ACC needed an updated system to meet the challenge of maintaining
hundreds of thousands of student records. In addition, a law was
passed in Texas that would further emphasize the value of document
management to ACC staff.
Texas Government Code, Chapter 552, The Local Government Records
Act was passed in 1989. Under its terms, The Texas State Library
and Archives Commission developed standards and assisted records
management programs for Texas' approximately 8,800 local governments
and county offices. Designed to give Texans easy access government
records, the Library and Archives Commission manages records retention
schedules for state institutions like ACC. They ensure that state
and local agencies adhere to the government records act, by responding
to information requests in a timely manner and establishing reasonable
procedures for inspecting or copying public information. This made
efficient management of student records even more imperative for
Austin Community College.
The Texas State Library and Archives Commission trains state institutions
on records retention and as part of that training, they recommend
document imaging as a method of document storage. One would assume
that a law mandating record retention would encourage businesses
to invest in document imaging; however, ACC Manager of Student Records,
Kay Barclay said microfilm is still the primary storage method that
the commission recommends. Although challenging for document management
companies who have tried to change they way organizations think
about storing and managing archived records, ACC has found Fortis
PowerWeb to be a key part of adhering to the document management
standards set by the state.
ACC was using microfilm until 1992, when they started to become
interested in document imaging. "The technology was new, so
we waited to see what advances were being made in the industry,"
Barclay said. Westbrook Technologies' Fortis PowerWeb was introduced
to ACC because of the college's burgeoning records issues, but also
to address ACC's need to connect their six satellite campuses, all
within a 20-mile radius in the metro Austin area.
In some instances, students attend classes at one campus, meet
with advisors at another campus and perform evaluations at still
another location. Administrators would have to spend tedious amounts
of time to access a file by phone or fax or, even worse, travel
to the central headquarters to retrieve an original document.

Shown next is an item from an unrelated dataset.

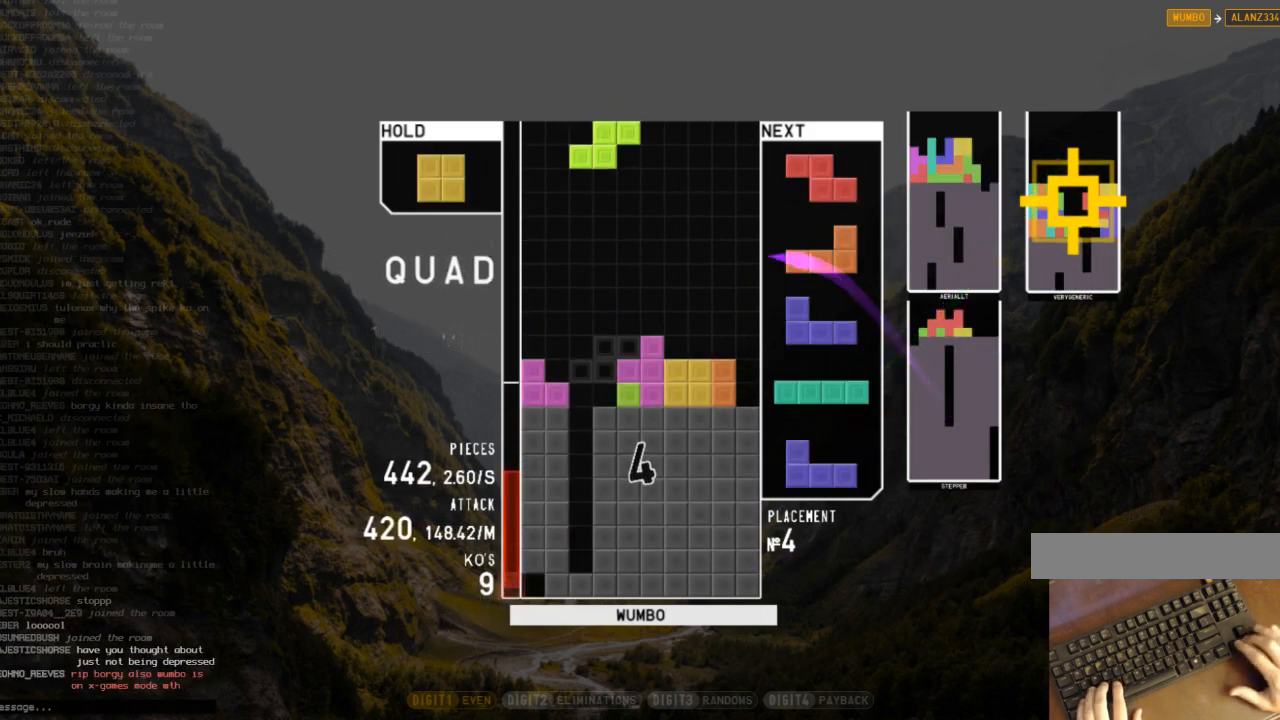
{"keys": ["down", "right"], "events": [[100, "left", "up"], [133, "down", "down"], [133, "z", "up"], [233, "c", "down"], [233, "down", "up"], [267, "right", "down"], [367, "c", "up"], [367, "right", "up"], [400, "right", "down"], [467, "down", "down"]]}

With their microfilm system, ACC's open door policy would wreak
havoc if a new file needed to be added to an old record. "There's
no way it can be done in microfilm - that's what is so wonderful
about document imaging," Barclay said of Fortis PowerWeb's
ability to annotate records, add files or redact documents. When
students initially enroll at ACC, their master file is assigned
a bar code number and from then on, anything scanned into Fortis
PowerWeb related to that student is automatically indexed into their
personal record.
With Fortis PowerWeb, more than 1.6 million pages of student records
are managed and viewed by 140 ACC users. Registrar, Admissions and
Business Administration staff rely on Fortis PowerWeb to retrieve
permanent student records, including:
- State residency forms
- Applications
- Other college transcripts
- High school transcripts
Each campus compiles 30 boxes of paper over the course of the semester,
and at the end of the semester are sent to the central campus where
they are scanned in at the rate of 3,000 sheets per day. One full-time
employee and two part-time employees add documents to the system
daily. Barclay estimates that it takes eight weeks to scan in the
prior semester's documents, approximately 30 boxes full of paper.
"There are die-hard microfilm people out there, but the quality
and accessibility of document imaging is far greater than anything
microfilm could offer," Barclay said. As Fortis PowerWeb expands
to include the human resources and auditing departments, college
administrators are able to adhere to records management laws and
improve their internal processes as well.